- Opening Delimiter -

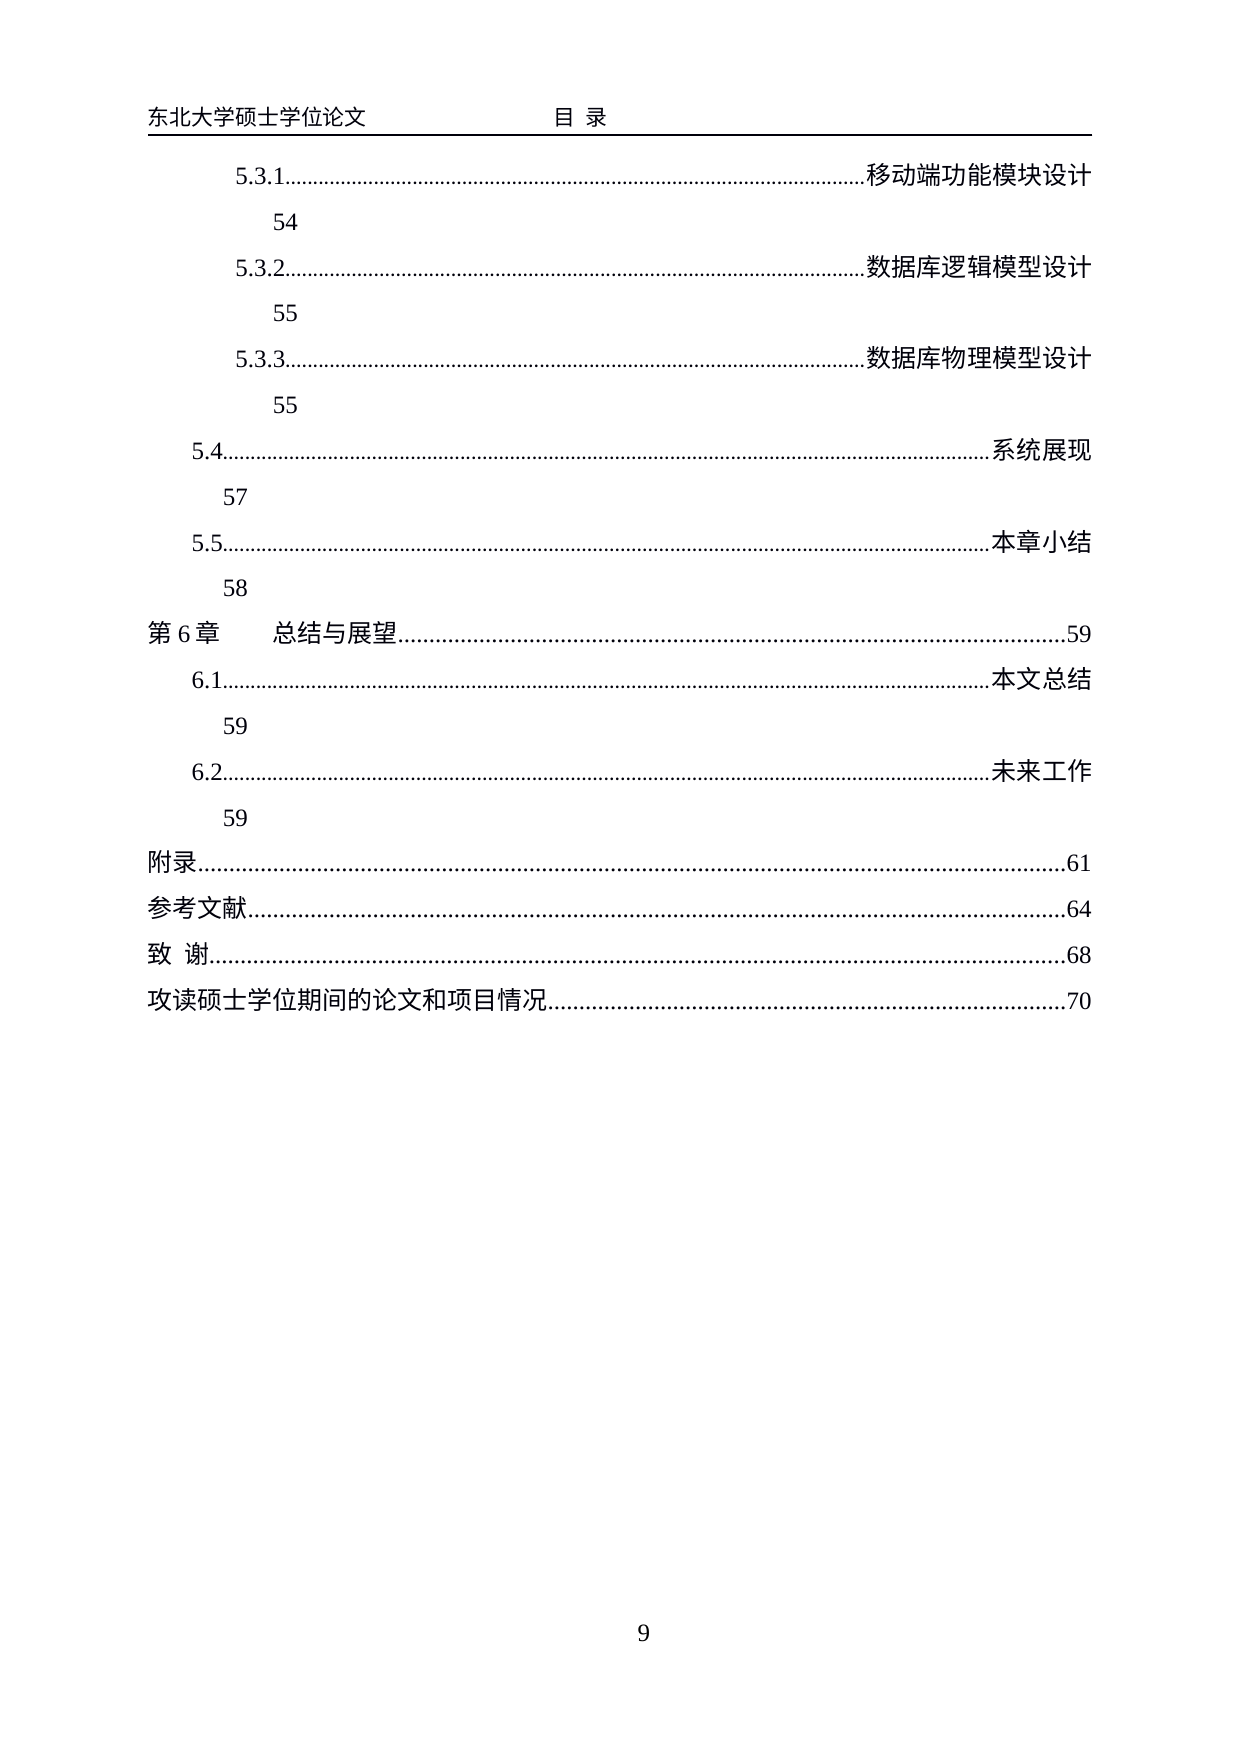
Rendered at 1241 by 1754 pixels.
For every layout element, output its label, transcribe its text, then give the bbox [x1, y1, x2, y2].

text 5.3.3 数据库物理模型设计 55 [235, 331, 1092, 423]
text 6.2 未来工作 59 [191, 743, 1092, 835]
text 致 谢 68 [148, 927, 1092, 973]
text 第6章 总结与展望 59 [148, 606, 1092, 652]
text 5.4 系统展现 57 [191, 423, 1092, 514]
text 附录 61 [148, 835, 1092, 881]
text 5.3.2 数据库逻辑模型设计 55 [235, 239, 1092, 331]
text 参考文献 64 [148, 881, 1092, 927]
text 攻读硕士学位期间的论文和项目情况 70 [148, 973, 1092, 1018]
text 5.5 本章小结 58 [191, 514, 1092, 606]
text 6.1 本文总结 59 [191, 652, 1092, 743]
text 5.3.1 移动端功能模块设计 54 [235, 148, 1092, 239]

- Closing Delimiter -

| Task description |
Only the stretch of lines that begins with the one holding "For every layout" and ends with the last line above belongs in the answer; please write it out exactly.

| Completed task |
For every layout element, output its label, transcribe its text, then give the bbox [x1, y1, x2, y2].

text 5.3.3 数据库物理模型设计 55 [235, 331, 1092, 423]
text 6.2 未来工作 59 [191, 743, 1092, 835]
text 致 谢 68 [148, 927, 1092, 973]
text 第6章 总结与展望 59 [148, 606, 1092, 652]
text 5.4 系统展现 57 [191, 423, 1092, 514]
text 附录 61 [148, 835, 1092, 881]
text 5.3.2 数据库逻辑模型设计 55 [235, 239, 1092, 331]
text 参考文献 64 [148, 881, 1092, 927]
text 攻读硕士学位期间的论文和项目情况 70 [148, 973, 1092, 1018]
text 5.5 本章小结 58 [191, 514, 1092, 606]
text 6.1 本文总结 59 [191, 652, 1092, 743]
text 5.3.1 移动端功能模块设计 54 [235, 148, 1092, 239]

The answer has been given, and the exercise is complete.